Nicht spannender, nicht grösser, nicht kleiner, nicht dicker, nicht nasser, nicht schöner, nicht besser, aber auch nicht schlechter. Sie sind einfach anders. So Anders, dass die „Filmpolizei“ keine Zeit findet, mal anzuhalten, weil sie gerade mit Blaulicht zum nächstem kollektiven Schulterklopfen mit Sektgetösse rasen. Tschuldigung, aber wer sich gekränkt und in seinem wirtschaftlichen Pathos bedrängt fühlt, der weiss schon warum!

 

6. Wenn jemand scheitert, egal in welcher Lebenslage, dann ist einem das hierzulande zumeist sehr unangenehm. Das Scheitern wird häufig Verschwiegen. Sollten wir stattdessen nicht besser selbstbewusster damit umgehen? Und welche Vorteile hätte das?

Das Scheitern für Viele negativ ist, halte ich für jene Mär, die sich Leute ausdenken, die erfolgreich sind und so versuchen nachträglich nocheinmal die Vorzüge ihrer gottgegebenen Gene herauszustellen. Nehmen Sie einmal Ihren Mut und eine SchöneWeltZeitung in die Hand und überlegen Sie einmal: Wollen Sie so leben. Als profilneurothischer Promi oder als angstbesetzter Reicher! Nein Scheitern ist ein Programm, dass die Biologie vorantreibt. Gäbe es kein Scheitern bei der Reproduktion der Erbinformation, gäbe es  kein (Ver)suchen nach neuen Information, sprich Forschritt. Ich sehe mir die Werkschauen auf unserem Festival an denke: JA, es gibt einen Fortschritt. Oft - und das ist für Jeden der glaubt sich „auszukennen“ schmerzhaft, anders als man denkt. Jede Generation scheitern anders. Aber darin sind alle ungemein erfolgreich.

 

 

7. Von welchen großen Gescheiterten (egal aus welchem Bereich) können wir lernen? An wem sollten wir uns ein Vorbild nehmen?

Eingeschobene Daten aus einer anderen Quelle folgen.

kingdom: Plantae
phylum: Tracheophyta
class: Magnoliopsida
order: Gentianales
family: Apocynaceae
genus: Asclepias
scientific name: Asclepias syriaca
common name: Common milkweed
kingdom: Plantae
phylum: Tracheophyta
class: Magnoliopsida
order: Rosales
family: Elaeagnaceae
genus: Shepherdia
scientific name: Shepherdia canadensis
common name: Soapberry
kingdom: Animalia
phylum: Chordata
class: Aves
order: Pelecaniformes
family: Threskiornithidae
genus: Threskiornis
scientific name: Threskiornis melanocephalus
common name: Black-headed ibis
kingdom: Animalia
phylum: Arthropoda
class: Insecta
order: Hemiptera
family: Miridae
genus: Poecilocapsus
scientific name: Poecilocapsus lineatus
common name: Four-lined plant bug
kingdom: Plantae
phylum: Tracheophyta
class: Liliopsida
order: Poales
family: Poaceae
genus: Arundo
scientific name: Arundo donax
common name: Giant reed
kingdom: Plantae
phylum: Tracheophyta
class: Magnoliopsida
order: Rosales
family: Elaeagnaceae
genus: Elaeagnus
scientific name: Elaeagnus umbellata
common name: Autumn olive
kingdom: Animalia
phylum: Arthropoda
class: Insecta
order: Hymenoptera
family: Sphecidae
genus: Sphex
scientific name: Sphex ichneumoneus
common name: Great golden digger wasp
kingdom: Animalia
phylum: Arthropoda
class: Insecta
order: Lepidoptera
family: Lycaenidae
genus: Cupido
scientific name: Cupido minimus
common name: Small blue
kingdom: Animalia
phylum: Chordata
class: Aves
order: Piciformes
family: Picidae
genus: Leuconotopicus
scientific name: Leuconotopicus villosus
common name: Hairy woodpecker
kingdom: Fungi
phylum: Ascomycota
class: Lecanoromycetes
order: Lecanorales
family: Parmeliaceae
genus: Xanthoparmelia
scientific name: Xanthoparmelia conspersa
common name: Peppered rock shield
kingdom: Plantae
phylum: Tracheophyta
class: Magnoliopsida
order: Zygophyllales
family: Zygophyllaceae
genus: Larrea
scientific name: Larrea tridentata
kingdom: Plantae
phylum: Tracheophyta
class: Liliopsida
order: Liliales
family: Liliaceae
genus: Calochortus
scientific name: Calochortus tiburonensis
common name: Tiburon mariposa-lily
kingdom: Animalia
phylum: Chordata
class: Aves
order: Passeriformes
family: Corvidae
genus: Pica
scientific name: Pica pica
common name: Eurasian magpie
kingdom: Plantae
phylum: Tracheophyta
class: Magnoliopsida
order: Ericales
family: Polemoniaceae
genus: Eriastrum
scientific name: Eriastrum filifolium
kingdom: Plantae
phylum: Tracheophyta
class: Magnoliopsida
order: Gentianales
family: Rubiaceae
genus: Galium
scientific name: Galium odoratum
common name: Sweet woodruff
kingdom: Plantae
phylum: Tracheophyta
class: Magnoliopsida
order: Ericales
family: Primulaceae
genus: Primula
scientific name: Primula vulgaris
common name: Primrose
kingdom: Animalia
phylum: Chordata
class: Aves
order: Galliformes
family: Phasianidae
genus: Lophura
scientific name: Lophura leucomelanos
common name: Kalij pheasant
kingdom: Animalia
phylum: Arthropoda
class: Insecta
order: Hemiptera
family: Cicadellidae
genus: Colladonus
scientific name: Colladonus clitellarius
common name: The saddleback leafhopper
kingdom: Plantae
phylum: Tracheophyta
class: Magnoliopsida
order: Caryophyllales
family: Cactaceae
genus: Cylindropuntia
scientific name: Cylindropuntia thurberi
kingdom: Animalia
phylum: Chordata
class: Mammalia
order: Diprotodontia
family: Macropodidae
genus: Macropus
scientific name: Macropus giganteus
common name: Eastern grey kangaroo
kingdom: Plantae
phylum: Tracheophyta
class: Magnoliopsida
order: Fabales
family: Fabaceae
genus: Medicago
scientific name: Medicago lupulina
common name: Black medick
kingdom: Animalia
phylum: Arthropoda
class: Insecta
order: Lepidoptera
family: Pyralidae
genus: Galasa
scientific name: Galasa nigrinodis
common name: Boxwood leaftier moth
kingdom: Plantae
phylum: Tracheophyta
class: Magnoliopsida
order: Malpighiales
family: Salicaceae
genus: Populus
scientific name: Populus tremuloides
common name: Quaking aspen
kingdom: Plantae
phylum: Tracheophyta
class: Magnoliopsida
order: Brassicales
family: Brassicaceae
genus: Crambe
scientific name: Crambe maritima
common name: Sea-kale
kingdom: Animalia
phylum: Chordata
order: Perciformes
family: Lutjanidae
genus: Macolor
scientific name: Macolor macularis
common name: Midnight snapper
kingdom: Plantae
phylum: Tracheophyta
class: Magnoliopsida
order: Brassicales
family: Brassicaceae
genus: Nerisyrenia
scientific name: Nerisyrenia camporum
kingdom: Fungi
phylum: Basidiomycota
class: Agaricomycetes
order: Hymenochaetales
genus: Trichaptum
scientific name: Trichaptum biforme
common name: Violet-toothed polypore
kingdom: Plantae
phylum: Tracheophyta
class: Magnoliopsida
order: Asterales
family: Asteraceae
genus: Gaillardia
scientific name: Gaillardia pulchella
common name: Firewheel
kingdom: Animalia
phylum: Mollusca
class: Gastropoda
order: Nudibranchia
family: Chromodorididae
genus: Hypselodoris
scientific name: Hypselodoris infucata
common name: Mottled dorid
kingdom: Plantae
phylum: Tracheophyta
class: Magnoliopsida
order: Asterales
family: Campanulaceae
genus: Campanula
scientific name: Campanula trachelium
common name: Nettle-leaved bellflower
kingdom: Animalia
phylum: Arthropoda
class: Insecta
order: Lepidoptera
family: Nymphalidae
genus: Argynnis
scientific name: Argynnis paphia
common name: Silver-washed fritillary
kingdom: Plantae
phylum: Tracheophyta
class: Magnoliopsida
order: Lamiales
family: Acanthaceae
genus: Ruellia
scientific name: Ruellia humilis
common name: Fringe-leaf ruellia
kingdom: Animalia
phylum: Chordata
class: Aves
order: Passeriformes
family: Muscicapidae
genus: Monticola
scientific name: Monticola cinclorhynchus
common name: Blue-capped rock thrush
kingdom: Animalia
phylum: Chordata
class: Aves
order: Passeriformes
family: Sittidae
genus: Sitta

Ich halte nichts von Vorbildern. Da gibt es erfolgreiche Schauspieler, die offen für die Todesstrafe einstehen. In einer Welt von kaputten Götter-Götzen-Bilder sollte man sich hütten „Scherben auszusammeln“. Mein Vorbild sinf die Nachkommen. Denn diese sind bereit Alles nochmal falsch zu machen. Und lässt sich mit einem banalen Satz sagen: das ewige Suchen nach intensiven Leben!

 

 

Mein Name ist hwmueller, so und nicht anders. Gff. das Interview nicht veröffentlichen!

Ich habe Familie, die ich gerne vor dem Bewerfen mit Dreck schützen möchte.

Und mein Alter spielt bei mir keine Rolle, dann sollte es auch keine für Andere spielen.